CPU 20 performs a reverse authentication algorithm on the authentication number, using the transaction number and the constant, to derive the coin credit value from the authentication number. This derived credit value is then compared to the unencrypted credit value transmitted by CPU 35 to CPU 20. If there is a match, the credit value is booked to the credit meter 18 (a memory) within the gaming machine 10 so that the player may then use the booked credits to play the game. The credit meter 18 contents are displayed to the player. If there is no match, the data is ignored by CPU 20, and an error signal is optionally generated.
In one embodiment, the transaction number may be generated by a pseudo-random number generator, and the authentication number is two bytes. The transaction number may be periodically generated, such as after a few milliseconds, or after each coin is deposited.

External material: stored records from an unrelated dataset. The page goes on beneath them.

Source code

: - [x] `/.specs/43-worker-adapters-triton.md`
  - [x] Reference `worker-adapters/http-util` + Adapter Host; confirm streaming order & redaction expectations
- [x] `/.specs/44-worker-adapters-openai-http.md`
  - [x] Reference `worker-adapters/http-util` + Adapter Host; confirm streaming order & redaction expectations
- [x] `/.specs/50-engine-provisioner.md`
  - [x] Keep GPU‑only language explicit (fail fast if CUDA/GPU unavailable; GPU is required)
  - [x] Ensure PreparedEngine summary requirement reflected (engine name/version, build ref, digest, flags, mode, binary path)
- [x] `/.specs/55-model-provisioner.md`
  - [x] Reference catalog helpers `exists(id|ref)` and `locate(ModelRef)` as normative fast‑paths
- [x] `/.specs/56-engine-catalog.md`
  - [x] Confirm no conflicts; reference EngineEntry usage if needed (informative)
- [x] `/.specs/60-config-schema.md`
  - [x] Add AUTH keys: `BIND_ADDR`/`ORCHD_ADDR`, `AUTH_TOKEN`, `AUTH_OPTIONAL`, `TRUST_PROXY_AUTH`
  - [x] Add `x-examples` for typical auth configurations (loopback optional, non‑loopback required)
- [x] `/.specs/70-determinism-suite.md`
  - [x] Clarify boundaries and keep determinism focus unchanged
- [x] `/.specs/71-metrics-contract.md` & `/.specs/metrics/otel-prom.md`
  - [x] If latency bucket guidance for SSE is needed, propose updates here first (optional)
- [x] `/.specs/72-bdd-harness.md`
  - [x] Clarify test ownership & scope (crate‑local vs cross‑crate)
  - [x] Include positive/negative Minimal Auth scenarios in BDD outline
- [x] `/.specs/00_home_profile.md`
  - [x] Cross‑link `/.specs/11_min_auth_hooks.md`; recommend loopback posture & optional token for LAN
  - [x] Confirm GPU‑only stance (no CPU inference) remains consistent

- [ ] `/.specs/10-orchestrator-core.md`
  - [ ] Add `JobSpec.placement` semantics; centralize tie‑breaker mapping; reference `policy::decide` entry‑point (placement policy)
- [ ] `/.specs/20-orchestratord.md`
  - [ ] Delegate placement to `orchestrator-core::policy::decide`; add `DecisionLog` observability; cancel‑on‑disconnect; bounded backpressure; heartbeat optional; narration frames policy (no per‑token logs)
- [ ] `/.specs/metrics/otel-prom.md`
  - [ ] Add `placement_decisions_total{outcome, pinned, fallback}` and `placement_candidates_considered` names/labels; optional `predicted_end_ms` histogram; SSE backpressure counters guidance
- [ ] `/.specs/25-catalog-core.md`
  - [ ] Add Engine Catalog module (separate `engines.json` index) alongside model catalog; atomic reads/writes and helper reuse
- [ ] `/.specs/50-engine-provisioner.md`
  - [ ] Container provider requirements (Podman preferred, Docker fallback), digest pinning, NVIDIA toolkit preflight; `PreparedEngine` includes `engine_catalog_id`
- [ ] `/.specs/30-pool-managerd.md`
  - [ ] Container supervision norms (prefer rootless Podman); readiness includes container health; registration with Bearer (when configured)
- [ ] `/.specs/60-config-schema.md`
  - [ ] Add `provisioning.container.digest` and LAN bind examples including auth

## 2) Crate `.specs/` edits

A similar calculation of an authentication number that encrypts data to be transmitted may be performed by any other peripheral device. Such other peripheral devices include bill validators, card readers, and paper ticket readers, and are all intended to be encompassed by detector 16. For example, data in a smart card identifies the number of credits to be booked in the gaming machine 10. CPU 35 generates the authentication number, using the credit data in the smart card, the transaction number from CPU 20, and the constant (if a constant is used). The authentication number and the unencrypted (clear text) credit value are sent to CPU 20. CPU 20 then derives the credit value from the authentication number and compares the derived credit value to the clear text credit value. If there is a match, the credits are booked. A single CPU 35 may be shared by multiple peripheral devices.
Similarly, if the game to be played involves a mechanical device, such as rotating reels with an optical or electrical detector for detecting the position of the reels, such positional data may be used to generate an authentication number. This authentication number is sent to CPU 20 along with the clear text data so CPU 20 can detect whether the data is authentic. If authentic, then the data is used by CPU 20 in the calculation of an award for the player.
Although the present invention is explained with reference to a peripheral device transmitting data to the main control unit, the invention is also applicable to authenticating data transmitted from the main control unit to a peripheral device, where the above-described functions of the control unit and peripheral device are reversed. If data transmitted by CPU 20 to a peripheral device is to be protected, CPU 20 may calculate an authentication number based on a transaction number, the data to be transmitted, and a constant (if used) and transmit the authentication number along with the clear text data to a peripheral device. The peripheral device derives the data from the authentication number and compares it to the clear text data. If there is a match, the peripheral device acts on the data. If not, the peripheral device ignores the data.
The above-described technique for authenticating data may be performed outside the gaming machine, such as on data transmitted to a central server forming part of a gaming system.
While particular embodiments have been shown and described, it would be obvious to those skilled in the art that changes and modifications may be made without departing from this invention in its broadest aspects and, therefore, the appended claims are to encompass within their scope all such changes and modifications as fall within the true spirit and scope of this invention.